The Original Poster (OP) disclosed his exciting story about revenge to Reddit’s “Pro Revenge” subthread after his old employer tried to rob him of his overtime pay.
In the early 2000s, OP embarked on a journey with a start-up company, eager to dive into challenging and exciting work.
Though the salary offered was mediocre, and it was agreed that overtime wasn’t paid to employees, OP saw this as an opportunity to hone skills that would benefit him in the future.
However, as the company grew and attracted more clients, discussions arose about back pay and overtime compensation.
An agreement was reached and even documented, leaving OP feeling secure.
At that point, he has accrued nearly $50K in overtime.
But the discussions dragged on as time passed, and OP’s patience grew thin.
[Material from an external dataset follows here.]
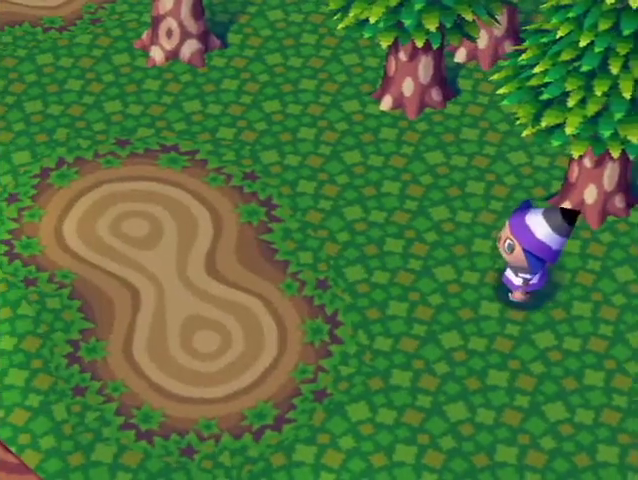
Gameplay with a controller (Nintendo layout); each line is a JSON object with the inputs held at the frame after it. "events" lists button and stick changes between this image and that frame as [ms after this image, input, new state], when the widget could be followed in between. Not read: L3 R3.
{"buttons": ["L1"], "left_stick": "left", "right_stick": "center", "events": []}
The breaking point came when the boss offered OP equity instead of the back pay and overtime he had earned.
He couldn’t believe the company earning $2 million annually could be so stingy!
Outraged and feeling betrayed, OP resigned and requested his due compensation in writing.
The boss rejected the request, but OP was determined to fight for the $50K rightfully his.
With the help of an attorney, OP learned of the 7-year statute of limitations on back-pay cases and calculated the daily compound interest due.
He sent one final demand for payment, but nothing came of it. Years passed, and the company flourished, but OP always remembered his back-pay and overtime.
Finally, with the help of an attorney seven years later, OP brought the case to court, armed with evidence and documentation.
The judge ruled in OP’s favor, ordering the company to pay the owed amount plus interest and legal fees, which now totaled $135K.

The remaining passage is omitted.